▶ [PÁGINA]

++++++++++

Milano Fashion Week: estreias e novas tendências
Milão se transforma em um palco para os desfiles das coleções outono-inverno 2024/2025, com muitas estreias e novas tendências. Os grandes nomes e os gigantes da moda são inevitáveis.
ANTONIO MARRAS E A SARDENHA MEDIEVAL Marras tem uma história importante não só na moda assim como na arte, no design e no teatro e é vencedor de vários prêmios como Milano Design Award e Accademia di Belle Arti di Brera. Nascido em Alghero, na Sardenha, Marras este ano homenageia Eleonora d'Arborea, que reinou na ilha italiana nos anos 1300. "Eleonora d' Arborea foi uma soberana à frente do seu tempo, atenta ao papel e à independência da mulher", explica a escolha. A cenografia é composta por amoreiras e vinhas que cobrem a base de uma torre no centro de uma plataforma quadrada. Por esta fortaleza passam as damas e os cavaleiros desenhados por Antonio Marras. A Idade Média de Marras vem com vestidos leves ou casacos quadrados. Os vermelhos e pretos são fortes. Os dourados também estão presentes. Uma noiva opulenta vestida de branco com um grande cocar de folhas brancas e uma gaiola no rosto encerra o espetáculo.
DIESEL: MUITO ALÉM DO JEANS O desfile outono inverno 2024-25 da Diesel foi mais uma vez democrático e aberto ao público. E este ano a grife foi além, como conta Glenn Martens, diretor criativo da marca: "Nesta temporada abrimos a Diesel para o mundo, dando acesso gratuito aos bastidores nos dias anteriores ao desfile.” Durante mais de 72 horas antes do desfile, um streaming revelou ao mundo imagens de Martens trabalhando com sua equipe, no ateliê, enquanto finalizavam a coleção. A coleção toda é permeada pelo jeans, que é ofuscado pela introdução de peças de pele sintética, combinadas com malhas em babados, que causam um efeito vibrante em casacos, jaquetas, saias e boleros, bem como em chapéus e no forro de capuzes. O acabamento "destroyed" das jaquetas e jeans reaparece, assim como as camadas do denim revestido, devoré ou jacquard. O estampado de leopardo surge acompanhado do floral numa espécie de transparência, ou corroído pelo trompe l'oeil de jeans. Peças de jersey devorè parecem queimadas sob os braços e no peito, como se o suor as tivessem sido desgastado.

++++++++++

▶ [CONJUNTO DE LINHAS]

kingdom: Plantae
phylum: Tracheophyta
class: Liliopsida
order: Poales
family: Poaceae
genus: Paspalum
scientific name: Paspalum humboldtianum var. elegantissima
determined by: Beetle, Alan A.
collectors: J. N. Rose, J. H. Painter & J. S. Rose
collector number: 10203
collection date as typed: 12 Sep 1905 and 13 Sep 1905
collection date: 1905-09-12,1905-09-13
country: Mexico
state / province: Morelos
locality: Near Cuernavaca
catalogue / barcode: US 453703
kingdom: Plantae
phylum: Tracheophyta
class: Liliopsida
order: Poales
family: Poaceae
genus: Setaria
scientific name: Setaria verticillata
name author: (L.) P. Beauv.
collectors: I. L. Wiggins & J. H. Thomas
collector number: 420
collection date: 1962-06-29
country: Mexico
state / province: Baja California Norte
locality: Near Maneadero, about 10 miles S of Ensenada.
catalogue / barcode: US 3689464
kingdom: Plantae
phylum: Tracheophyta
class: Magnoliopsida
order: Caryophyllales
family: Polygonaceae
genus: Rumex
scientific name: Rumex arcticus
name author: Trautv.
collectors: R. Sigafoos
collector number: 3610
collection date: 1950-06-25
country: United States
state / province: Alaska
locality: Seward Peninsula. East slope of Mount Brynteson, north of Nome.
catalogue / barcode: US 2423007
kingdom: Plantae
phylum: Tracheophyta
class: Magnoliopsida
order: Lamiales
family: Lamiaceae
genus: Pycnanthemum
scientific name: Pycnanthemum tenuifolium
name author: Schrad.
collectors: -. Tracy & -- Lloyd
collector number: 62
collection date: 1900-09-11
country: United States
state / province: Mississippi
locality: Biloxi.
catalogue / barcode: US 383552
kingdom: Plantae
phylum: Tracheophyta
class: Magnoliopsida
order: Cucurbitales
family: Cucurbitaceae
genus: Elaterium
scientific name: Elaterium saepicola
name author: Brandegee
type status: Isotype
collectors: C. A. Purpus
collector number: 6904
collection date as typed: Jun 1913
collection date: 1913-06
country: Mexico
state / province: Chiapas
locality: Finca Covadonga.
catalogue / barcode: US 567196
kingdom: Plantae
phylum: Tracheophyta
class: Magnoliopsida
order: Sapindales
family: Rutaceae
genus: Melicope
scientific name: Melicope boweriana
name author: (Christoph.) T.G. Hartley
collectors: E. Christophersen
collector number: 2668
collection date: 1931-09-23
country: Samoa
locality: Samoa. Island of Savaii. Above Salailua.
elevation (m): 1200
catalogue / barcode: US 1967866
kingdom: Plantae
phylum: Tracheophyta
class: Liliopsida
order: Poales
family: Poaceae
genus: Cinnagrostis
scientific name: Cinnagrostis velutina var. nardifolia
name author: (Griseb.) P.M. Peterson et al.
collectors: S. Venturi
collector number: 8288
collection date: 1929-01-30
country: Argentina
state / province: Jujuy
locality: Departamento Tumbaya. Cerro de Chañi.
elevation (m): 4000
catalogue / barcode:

++++++++++

▶ [REQUISITOS DO EXERCÍCIO] Segundo a página sobre a Milano Fashion Week, em que cidade nasceu Antonio Marras? As linhas formam um material separado da página.

▶ [RESPOSTA DO EXERCÍCIO] Em Alghero, na Sardenha.